GIMDA: Graphlet interaction-based MiRNA-disease association prediction

Abstract

MicroRNAs (miRNAs) have been confirmed to be closely related to various human complex diseases by many experimental studies. It is necessary and valuable to develop powerful and effective computational models to predict potential associations between miRNAs and diseases. In this work, we presented a prediction model of Graphlet Interaction for MiRNA-Disease Association prediction (GIMDA) by integrating the disease semantic similarity, miRNA functional similarity, Gaussian interaction profile kernel similarity and the experimentally confirmed miRNA-disease associations. The related score of a miRNA to a disease was calculated by measuring the graphlet interactions between two miRNAs or two diseases. The novelty of GIMDA lies in that we used graphlet interaction to analyse the complex relationships between two nodes in a graph. The AUCs of GIMDA in global and local leave-one-out cross-validation (LOOCV) turned out to be 0.9006 and 0.8455, respectively. The average result of five-fold cross-validation reached to 0.8927 ± 0.0012. In case study for colon neoplasms, kidney neoplasms and prostate neoplasms based on the database of HMDD V2.0, 45, 45, 41 of the top 50 potential miRNAs predicted by GIMDA were validated by dbDEMC and miR2Disease. Additionally, in the case study of new diseases without any known associated miRNAs and the case study of predicting potential miRNA-disease associations using HMDD V1.0, there were also high percentages of top 50 miRNAs verified by the experimental literatures.

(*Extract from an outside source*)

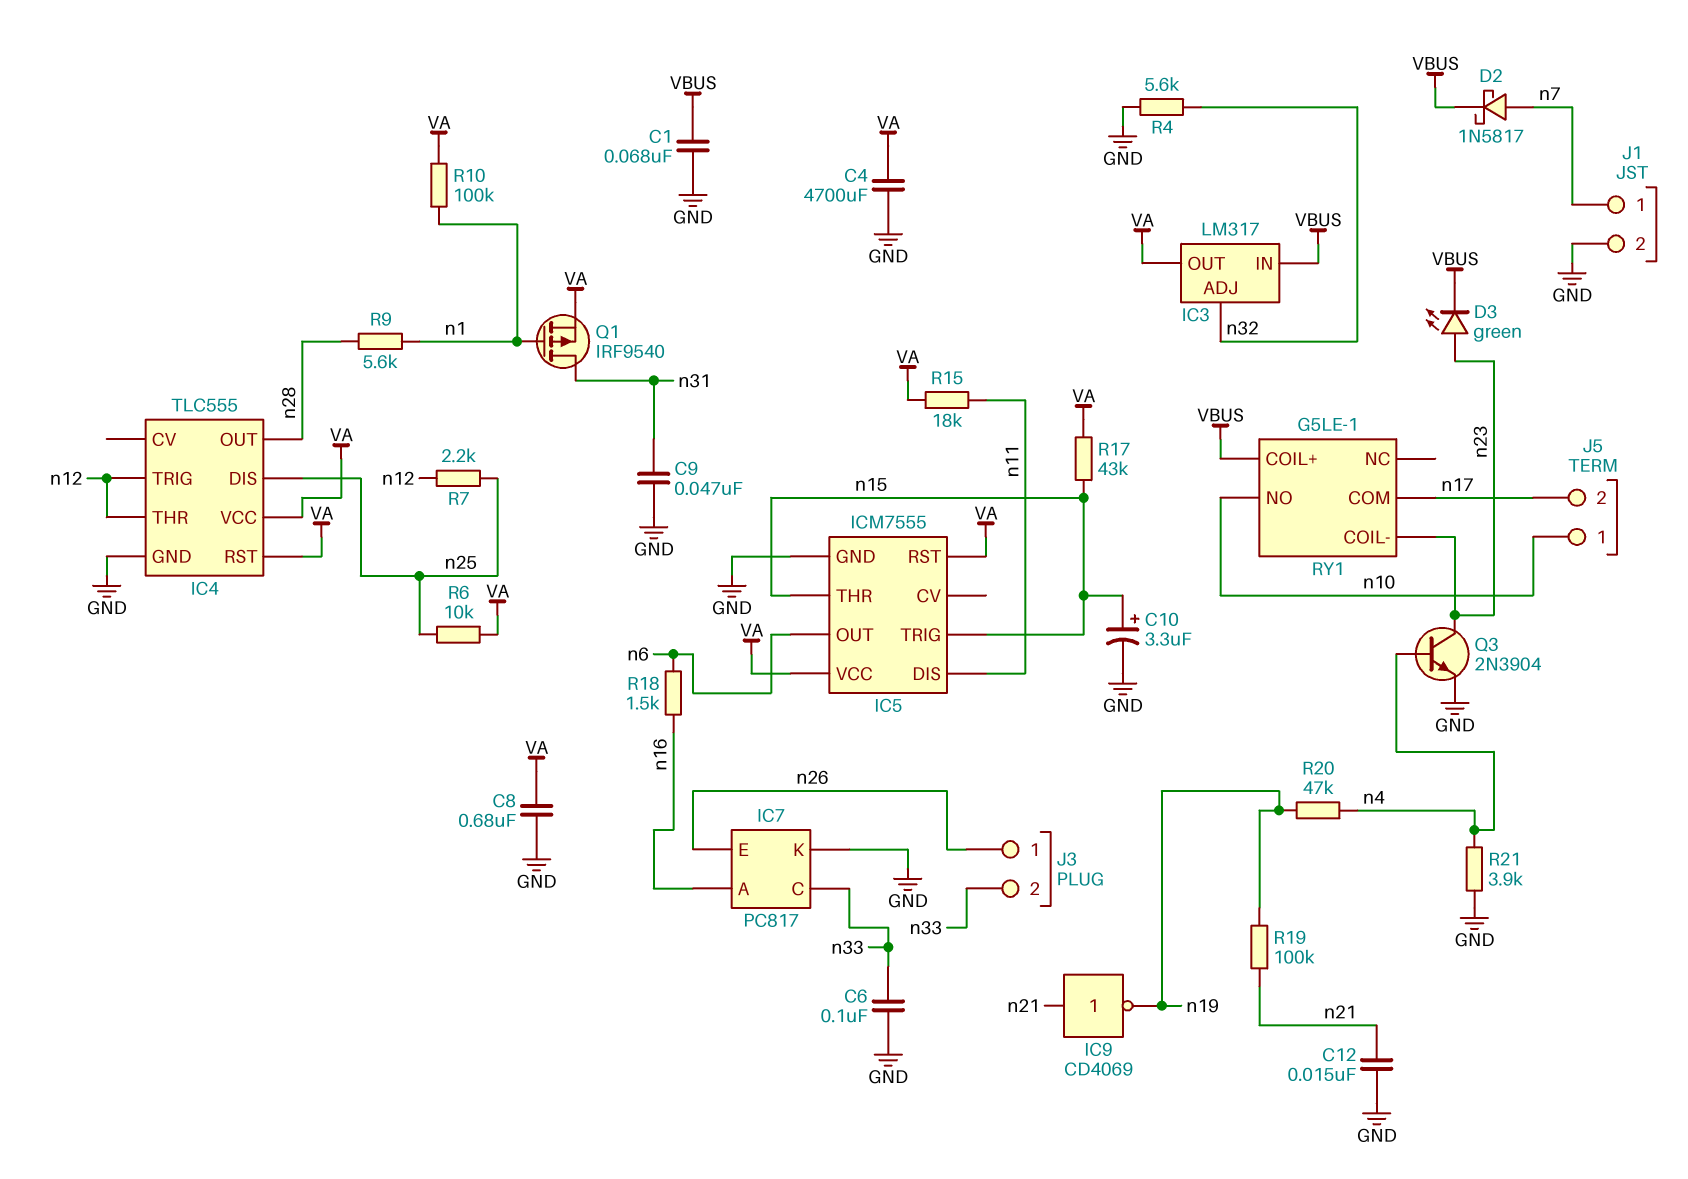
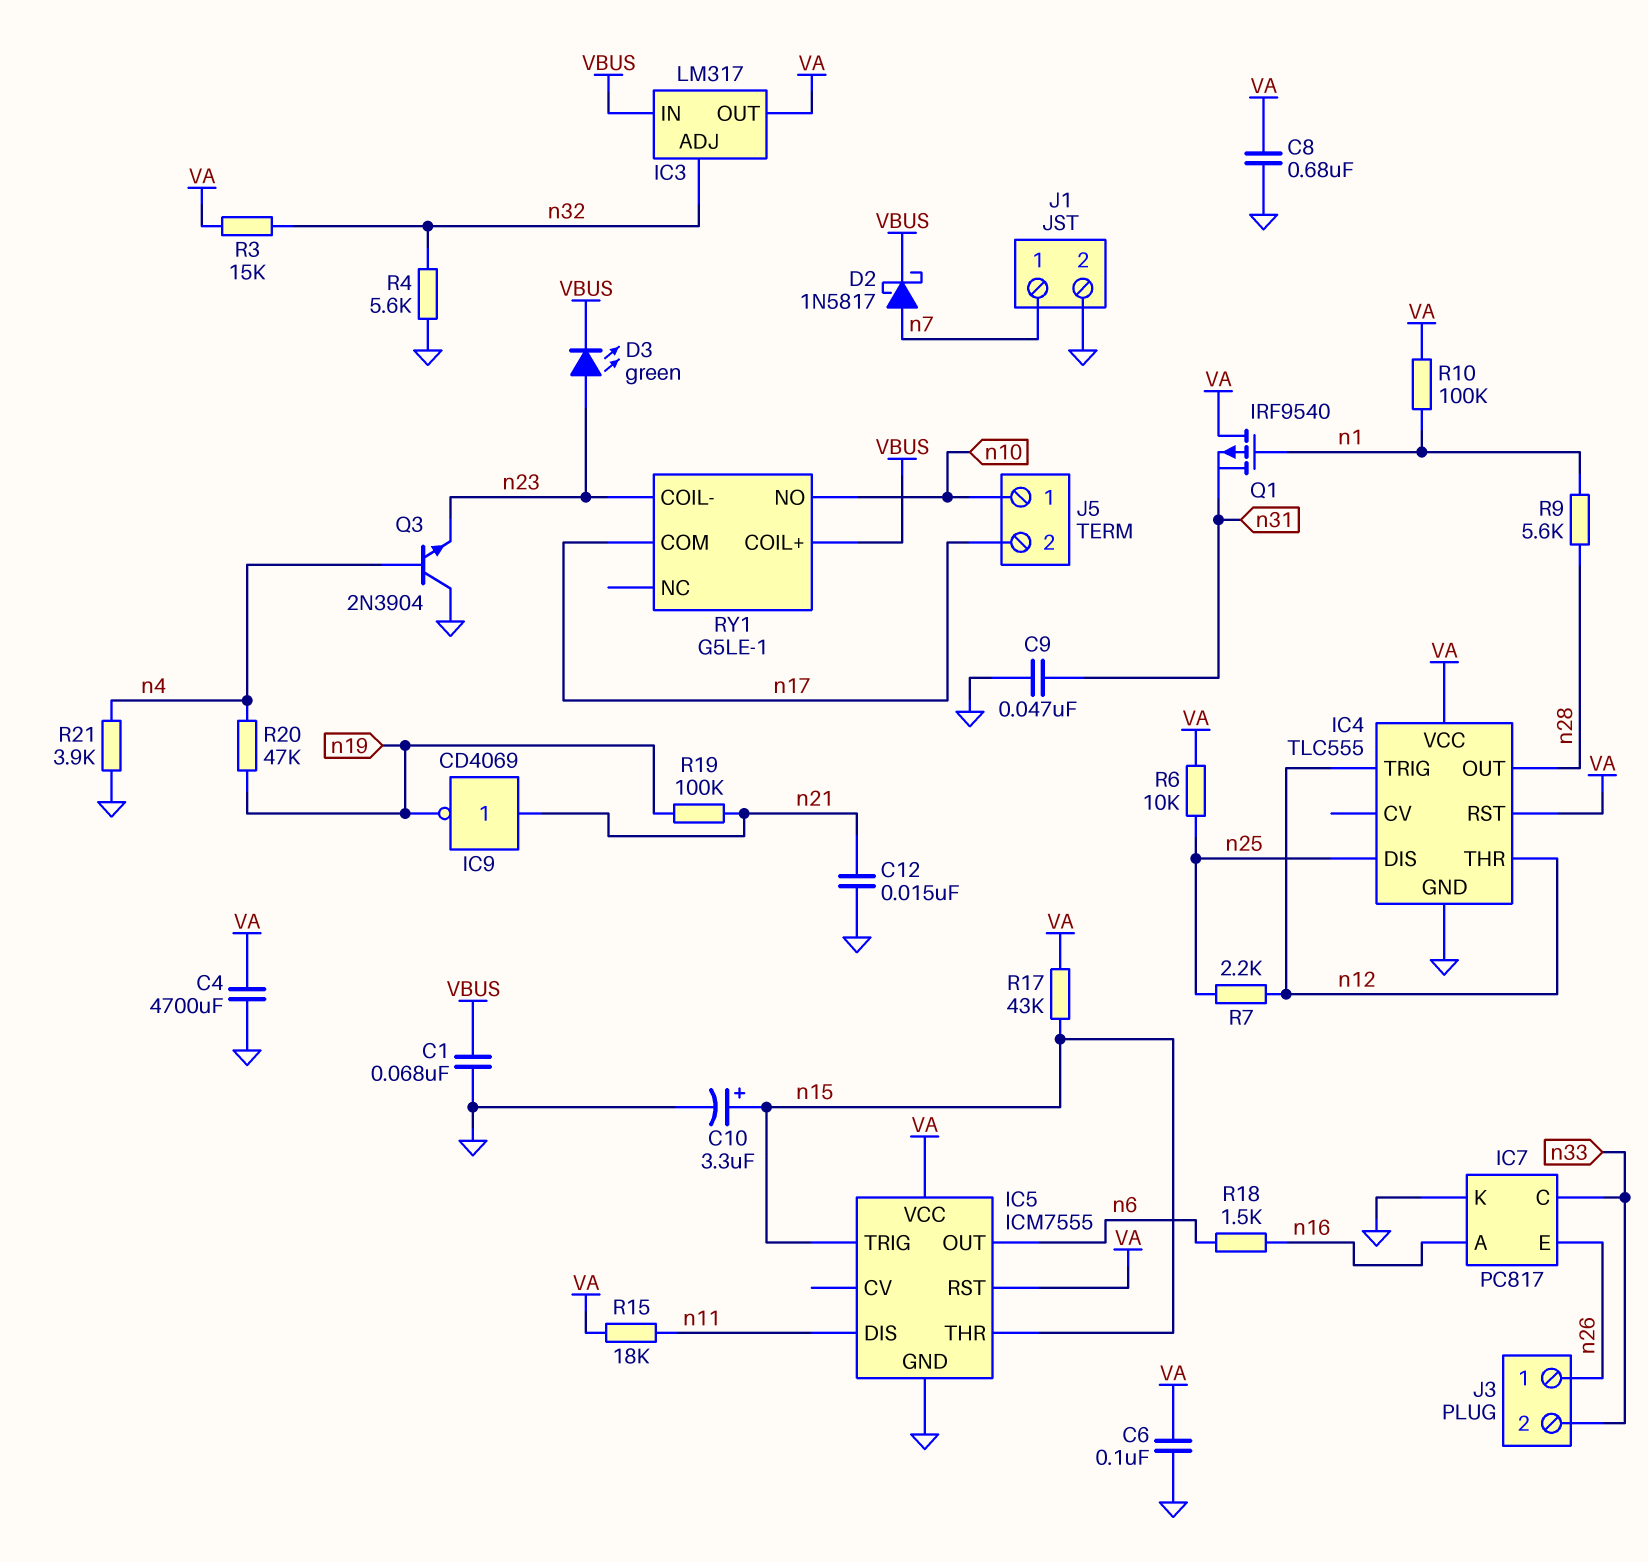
C6: 100nF (GND, n33) -> 100nF (GND, VA)
Q1: PMOS IRF9540 (G n1, D n31, S VA) -> PMOS IRF9540 (G n1, D VA, S n31)
Q3: NPN 2N3904 (B n4, C n23, E GND) -> NPN 2N3904 (B n4, C GND, E n23)
R3: none -> 15k (VA, n32)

Keywords: disease; graphlet interaction; miRNA; miRNA-disease association.

Figure 1

Graphlet types labelled by G ₀ to G ₈ and automorphism orbits labelled by 0 to 14 (A); Graphlet interaction isomers labelled by I ₁ to I ₂₈ (B). As shown in (A), different colours denote different types of orbits in the same graphlet. In (B), graphlet interaction is from the blue node to the green one in each isomer.

Figure 2

Flow chart of GIMDA model to predict the potential miRNA‐disease associations.

Figure 3

Performance of GIMDA was compared with HGIMDA, RLSMDA, HDMP, WBSMDA and MCMDA in terms of ROC curve and AUC of global leave‐one‐out cross‐validation (LOOCV) (left) and local LOOCV (right). As is shown, GIMDA achieves AUCs of 0.9006 and 0.8455 in the global and local LOOCV, significantly superior to previous models.